Create a DataFrame of the major data container within the json file, listed under the 'results' heading in the schema above.

In [31]:
#Your code here
# Read this in 'normally'
# load vs loads ? 
# loads -> strings (.txt)
# load -> .json file

# read this in 'safely'

with open("ny_times_movies.json") as f: # auto close your file
    movies_data = json.load(f)
    
with open("ny_times_response.json") as f:
    ny_response = json.load(f)

In [32]:
for k, v in ny_response.items():
    print("{} is type {}".format(k, type(v)))

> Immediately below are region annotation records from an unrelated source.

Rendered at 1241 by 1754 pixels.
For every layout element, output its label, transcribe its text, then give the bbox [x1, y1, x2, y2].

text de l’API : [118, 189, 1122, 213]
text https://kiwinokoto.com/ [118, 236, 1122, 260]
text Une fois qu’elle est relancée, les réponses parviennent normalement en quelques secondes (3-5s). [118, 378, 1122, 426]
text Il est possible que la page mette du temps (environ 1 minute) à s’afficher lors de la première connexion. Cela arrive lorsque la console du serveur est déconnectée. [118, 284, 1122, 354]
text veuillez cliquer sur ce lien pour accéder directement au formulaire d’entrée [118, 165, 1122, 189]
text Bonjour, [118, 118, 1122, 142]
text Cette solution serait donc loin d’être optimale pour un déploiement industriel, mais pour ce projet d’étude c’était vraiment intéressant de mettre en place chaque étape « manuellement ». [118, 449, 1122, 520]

status is type <class 'str'>
copyright is type <class 'str'>
response is type <class 'dict'>


In [33]:
movies_data

# what to do first?
for k, v in movies_data.items():
    print(k)
    print(v)
    print("\n\n\n")

status
OK




copyright
Copyright (c) 2018 The New York Times Company. All Rights Reserved.




has_more
True




num_results
20




results
[{'display_title': 'Can You Ever Forgive Me', 'mpaa_rating': 'R', 'critics_pick': 1, 'byline': 'A.O. SCOTT', 'headline': 'Review: Melissa McCarthy Is Criminally Good in ‘Can You Ever Forgive Me?’', 'summary_short': 'Marielle Heller directs a true story of literary fraud, set amid the bookstores and gay bars of early ’90s Manhattan.', 'publication_date': '2018-10-16', 'opening_date': '2018-10-19', 'date_updated': '2018-10-17 02:44:23', 'link': {'type': 'article', 'url': 'http://www.nytimes.com/2018/10/16/movies/can-you-ever-forgive-me-review-melissa-mccarthy.html', 'suggested_link_text': 'Read the New York Times Review of Can You Ever Forgive Me'}, 'multimedia': {'type': 'mediumThreeByTwo210', 'src': 'https://static01.nyt.com/images/2018/10/19/arts/19CANYOUEVER-1/19CANYOUEVER-1-mediumThreeByTwo210.jpg', 'width': 210, 'height': 140}}, {'display_titl

In [58]:
movies_data["results"][0]['link']['url']

'http://www.nytimes.com/2018/10/16/movies/can-you-ever-forgive-me-review-melissa-mccarthy.html'

## How many unique critics are there?

In [44]:
#Your code here
critics = []
for x in movies_data['results']:
    critics.append(x['byline'])
print(critics)
len(critics)

['A.O. SCOTT', 'BEN KENIGSBERG', 'GLENN KENNY', 'A. O. SCOTT', 'BEN KENIGSBERG', 'A.O. SCOTT', 'GLENN KENNY', 'JEANNETTE CATSOULIS', 'JEANNETTE CATSOULIS', 'BEN KENIGSBERG', 'MANOHLA DARGIS', 'A.O. SCOTT', 'GLENN KENNY', 'KEN JAWOROWSKI', 'TEO BUGBEE', 'KEN JAWOROWSKI', 'GLENN KENNY', 'KEN JAWOROWSKI', 'TEO BUGBEE', 'A.O. SCOTT']


20

In [50]:
# get uniqueness using a list and an if statement
critics = []
for result in movies_data['results']:
    author = result['byline']
    if author not in critics:
        critics.append(author)
print(critics)
len(critics)

['A.O. SCOTT', 'BEN KENIGSBERG', 'GLENN KENNY', 'A. O. SCOTT', 'JEANNETTE CATSOULIS', 'MANOHLA DARGIS', 'KEN JAWOROWSKI', 'TEO BUGBEE']


8

In [52]:
# use a set!
critics = set()
for result in movies_data['results']:
    author = result['byline'].replace(" ", "")
    critics.add(author)
print(critics)
len(critics)

{'BENKENIGSBERG', 'GLENNKENNY', 'TEOBUGBEE', 'A.O.SCOTT', 'KENJAWOROWSKI', 'JEANNETTECATSOULIS', 'MANOHLADARGIS'}


7

In [49]:
critics_srs = pd.Series(critics)
critics_srs.value_counts().shape[0]

8

## Create a new column for the review's url. Title the column 'review_url'

In [59]:
#Your code here
for result in movies_data['results']:
    result['review_url'] = result['link']['url']

In [63]:
movies_data['results'][0]['review_url']

'http://www.nytimes.com/2018/10/16/movies/can-you-ever-forgive-me-review-melissa-mccarthy.html'

## How many results are in the file? 

In [65]:
#Your code here
len(movies_data['results'])

20

In [67]:
f = open("new_ny_data_movies.json", 'w')

In [68]:
json.dump(movies_data, f)

In [69]:
f.close()

## Summary
Well done! Here you continued to gather practice extracting data from JSON files and transforming them into our standard tool of Pandas DataFrames.